Morreu na contramão do desejo coletivo de não ser incomodado

Se vidas pouco importam em um país tão desigual e violento como o Brasil, por que mortes importariam?

Por Ricardo Noblat Atualizado em 1 dez 2020, 05h33 - Publicado em 1 dez 2020, 08h00

Procura-se o corpo de Carlos Eduardo Pires de Magalhães, 40 anos de idade, que apesar do sobrenome capaz de inspirar certa nobreza ou pompa era um morador de rua da Zona Sul do Rio de Janeiro viciado em crak e em outras drogas. Negro e baixo, sempre cortês com os que o abordavam, atendia sem aparentemente se incomodar pelo apelido de Macaquinho.

A última vez que ele foi visto com vida foi na sexta-feira passada às 7h20m ao ingressar na Confeitaria e Lanchonete Ipanema, na esquina entre as ruas Joana Angélica e Visconde de Pirajá, quase em frente à Praça Nossa Senhora da Paz e a dois quarteirões da praia mais cantada em prosa e verso. Sentindo-se mal, pedia ajuda em voz alta. Estava à beira da morte.

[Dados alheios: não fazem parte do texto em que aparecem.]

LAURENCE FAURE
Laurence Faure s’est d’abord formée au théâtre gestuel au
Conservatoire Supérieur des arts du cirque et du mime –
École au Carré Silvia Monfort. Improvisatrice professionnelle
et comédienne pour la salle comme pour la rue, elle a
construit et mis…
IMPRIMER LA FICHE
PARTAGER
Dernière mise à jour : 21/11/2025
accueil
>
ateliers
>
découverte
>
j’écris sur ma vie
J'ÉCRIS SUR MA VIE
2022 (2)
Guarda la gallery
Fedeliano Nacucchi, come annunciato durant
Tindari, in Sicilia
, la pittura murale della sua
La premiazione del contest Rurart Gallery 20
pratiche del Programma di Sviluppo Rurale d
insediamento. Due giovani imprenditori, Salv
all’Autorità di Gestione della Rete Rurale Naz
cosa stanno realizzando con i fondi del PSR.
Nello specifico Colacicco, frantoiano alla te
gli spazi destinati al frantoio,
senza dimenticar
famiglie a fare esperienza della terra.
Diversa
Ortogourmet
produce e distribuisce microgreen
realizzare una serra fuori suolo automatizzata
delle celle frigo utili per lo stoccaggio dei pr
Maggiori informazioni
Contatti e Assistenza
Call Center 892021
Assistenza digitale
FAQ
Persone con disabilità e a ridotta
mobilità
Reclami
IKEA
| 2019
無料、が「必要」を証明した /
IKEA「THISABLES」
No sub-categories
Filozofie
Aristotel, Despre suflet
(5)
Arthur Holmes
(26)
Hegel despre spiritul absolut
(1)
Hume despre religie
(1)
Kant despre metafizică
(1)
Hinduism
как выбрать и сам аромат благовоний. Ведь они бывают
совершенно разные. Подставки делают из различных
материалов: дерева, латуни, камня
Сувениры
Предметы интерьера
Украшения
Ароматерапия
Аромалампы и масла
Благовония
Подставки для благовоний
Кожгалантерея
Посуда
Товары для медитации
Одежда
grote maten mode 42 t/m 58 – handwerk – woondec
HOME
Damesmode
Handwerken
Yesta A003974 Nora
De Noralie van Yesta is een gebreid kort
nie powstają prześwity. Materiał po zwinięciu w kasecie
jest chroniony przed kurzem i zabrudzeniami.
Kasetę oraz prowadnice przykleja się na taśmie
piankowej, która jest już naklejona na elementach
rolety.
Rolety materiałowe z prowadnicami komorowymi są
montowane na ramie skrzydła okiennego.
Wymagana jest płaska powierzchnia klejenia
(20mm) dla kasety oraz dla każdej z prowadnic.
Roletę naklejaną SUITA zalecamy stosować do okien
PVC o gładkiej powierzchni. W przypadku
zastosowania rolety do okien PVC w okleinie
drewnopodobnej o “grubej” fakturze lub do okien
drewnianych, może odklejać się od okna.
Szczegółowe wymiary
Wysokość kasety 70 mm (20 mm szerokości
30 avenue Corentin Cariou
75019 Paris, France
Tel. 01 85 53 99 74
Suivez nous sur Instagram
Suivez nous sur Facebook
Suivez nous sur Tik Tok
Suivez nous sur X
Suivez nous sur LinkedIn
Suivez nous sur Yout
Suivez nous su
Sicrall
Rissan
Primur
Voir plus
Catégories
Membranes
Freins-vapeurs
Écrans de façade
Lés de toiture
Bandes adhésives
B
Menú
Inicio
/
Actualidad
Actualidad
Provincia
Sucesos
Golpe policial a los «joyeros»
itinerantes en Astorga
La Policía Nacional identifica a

Tossia muito e sua camisa estava encharcada de suor e sangue. Queria apenas que pelo amor de Deus chamassem uma ambulância do Serviço de Atendimento Móvel de Urgência. Os funcionários da confeitaria ignoraram seu apelo, bem como os clientes que faziam compras ou que àquela hora tomavam café no balcão ou sentados em torno de pequenas mesas.

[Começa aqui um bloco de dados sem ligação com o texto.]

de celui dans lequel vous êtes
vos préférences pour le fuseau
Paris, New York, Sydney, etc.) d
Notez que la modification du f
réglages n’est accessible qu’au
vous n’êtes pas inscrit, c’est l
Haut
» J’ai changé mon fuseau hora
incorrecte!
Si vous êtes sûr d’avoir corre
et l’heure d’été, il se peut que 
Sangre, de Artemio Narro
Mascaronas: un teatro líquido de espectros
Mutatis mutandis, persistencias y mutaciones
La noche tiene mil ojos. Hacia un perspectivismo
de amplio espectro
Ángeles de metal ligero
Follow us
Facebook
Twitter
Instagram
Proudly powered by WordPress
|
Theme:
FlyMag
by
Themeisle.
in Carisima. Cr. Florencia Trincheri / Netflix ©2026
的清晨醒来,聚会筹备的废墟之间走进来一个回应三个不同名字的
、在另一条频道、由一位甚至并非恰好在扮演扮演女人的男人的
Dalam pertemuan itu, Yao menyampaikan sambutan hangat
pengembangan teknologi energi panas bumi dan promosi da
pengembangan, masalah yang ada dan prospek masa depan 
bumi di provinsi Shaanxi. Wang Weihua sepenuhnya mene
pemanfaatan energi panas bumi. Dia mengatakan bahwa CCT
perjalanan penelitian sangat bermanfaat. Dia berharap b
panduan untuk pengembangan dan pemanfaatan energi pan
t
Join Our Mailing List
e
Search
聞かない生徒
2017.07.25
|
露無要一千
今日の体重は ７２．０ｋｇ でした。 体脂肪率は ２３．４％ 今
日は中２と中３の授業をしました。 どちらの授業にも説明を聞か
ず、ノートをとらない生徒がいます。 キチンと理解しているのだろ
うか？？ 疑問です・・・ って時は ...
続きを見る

É impossível imaginar que ninguém ali dispusesse de um celular ou de tempo para digitar o número 192. Macaquinho acabou morrendo alguns minutos depois na contramão do desejo das pessoas de não serem incomodadas. Uma alma caridosa que, ao entrar na confeitaria, deparou-se com o corpo estendido no chão, cobriu-o com um saco preto de plástico.

E ali o corpo permaneceu por mais de duas horas jogado num canto e cercado de cadeiras para que não atrapalhasse o fluxo normal dos negócios. Não se sabe quem, finalmente, deu-se conta do que ocorrera e acionou o rabecão da Defesa Civil. A operação de recolhimento do corpo foi rápida e discreta diante da indiferença coletiva. As cadeiras voltaram aos seus devidos lugares.

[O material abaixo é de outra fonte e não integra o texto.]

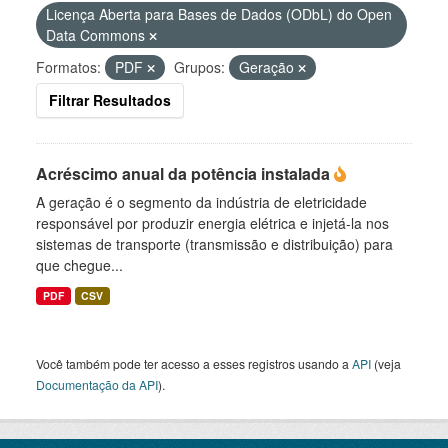
Licença Aberta para Bases de Dados (ODbL) do Open
Data Commons
Formatos:
PDF
Grupos:
Geração
Filtrar Resultados
Acréscimo anual da potência instalada
A geração é o segmento da indústria de eletricidade
responsável por produzir energia elétrica e injetá-la nos
sistemas de transporte (transmissão e distribuição) para
que chegue...
PDF
CSV
Você também pode ter acesso a esses registros usando a
API
(veja
Documentação da API
).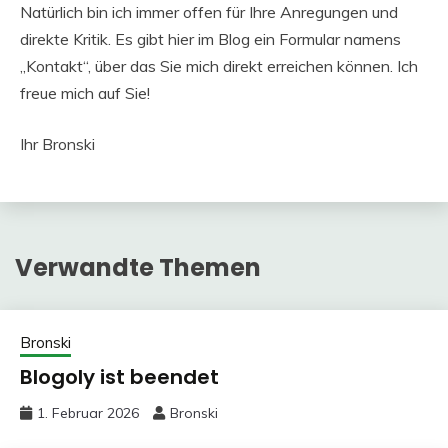
Natürlich bin ich immer offen für Ihre Anregungen und
direkte Kritik. Es gibt hier im Blog ein Formular namens
„Kontakt“, über das Sie mich direkt erreichen können. Ich
freue mich auf Sie!
Ihr Bronski
Verwandte Themen
Bronski
Blogoly ist beendet
1. Februar 2026
Bronski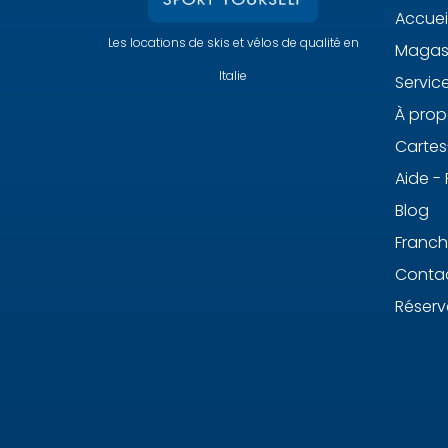
Accuei
Les locations de skis et vélos de qualité en
Magasi
Italie
Servic
À prop
Carte
Aide -
Blog
Franch
Conta
Réserv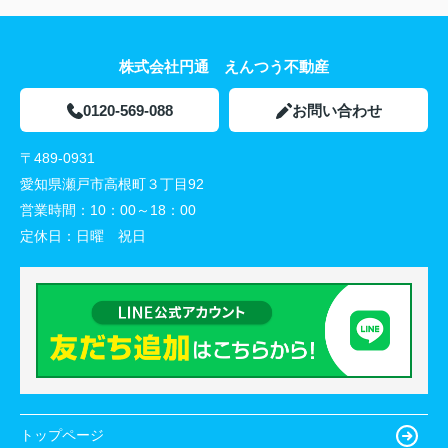
株式会社円通 えんつう不動産
0120-569-088
お問い合わせ
〒489-0931
愛知県瀬戸市高根町３丁目92
営業時間：
10：00～18：00
定休日：
日曜 祝日
トップページ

Carlos Eduardo Pires de Magalhães, o Macaquinho, sofria de tuberculose em estágio avançado, segundo alguns dos seus companheiros de rua. A eles dava impressão de ser um homem culto, bem educado e que lera muito. Costumava fazer duas refeições por dia pagas por uma senhora das redondezas. Tinha um celular para falar com a mãe.

Seu corpo foi levado para o Hospital Miguel Couto, na Gávea, informou o Corpo de Bombeiros, mas não chegou ao Instituto Médico Legal. A Secretaria municipal de Saúde disse que o corpo não deu entrada em nenhum hospital de sua rede. Estava desaparecido até ontem à noite. Vida que segue – a dos outros, porque a de Macaquinho apagou-se como se ele fosse invisível.